One of our podcast listeners has brought to our attention that we used the word ‘convince’ in this podcast, in the context of convincing girls to take the HPV vaccine. We realise that this goes against our informed choice policy and we thank our listener for bringing this to our attention.

At Cancer Research UK we believe in informed choice, which means educating people on the pros and cons of the vaccine and allowing them to make their own choice. You can find out more about our informed choice policy here.

Last year, the World Health Organisation (WHO) announced an ambitious plan: to create a ‘cervical cancer-free future’. The potential reward is huge. If we succeed, cervical cancer will become the first cancer to be ‘eliminated’ on this scale.

Globally, cervical cancer is the fourth most common cancer in women – 99% of cases worldwide are caused by a few high-risk strains of a common virus called human papillomavirus and in many countries around the world, people are given a vaccine to prevent HPV at an early age.

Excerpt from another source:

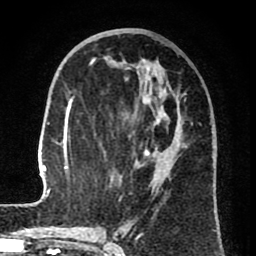
Breast MRI (dynamic contrast-enhanced), one axial slice; cropped to one breast; dynamic contrast-enhanced series, time point 2 of 8 at this slice position (early post-contrast); 1.5 T; TE 2.6 ms, TR 6.1 ms; 256 × 256 image matrix, field of view 160 × 160 mm. Female patient.
Structures marked on this image (semi-automatic segmentation, software-assisted and operator-edited):
- enhancing-tissue mask used for the functional tumour volume (all voxels passing the contrast-enhancement thresholds inside the analysis volume; usually the tumour): box from (x=32, y=58) to (x=214, y=207) px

Despite data from countries like Sweden and the UK showing that vaccination programmes reduce cervical cancer rates dramatically, there are still countries – such as the USA – that don’t have universally accessible programmes.

We hear from Dr Ishu Kataria – Public Health Researcher at RTI International, whose work into non-communicable diseases has found her working with the UN and WHO. Right now, she and her team are working out how to get the HPV vaccine to more than 70 million girls aged between 9 and 14 in India.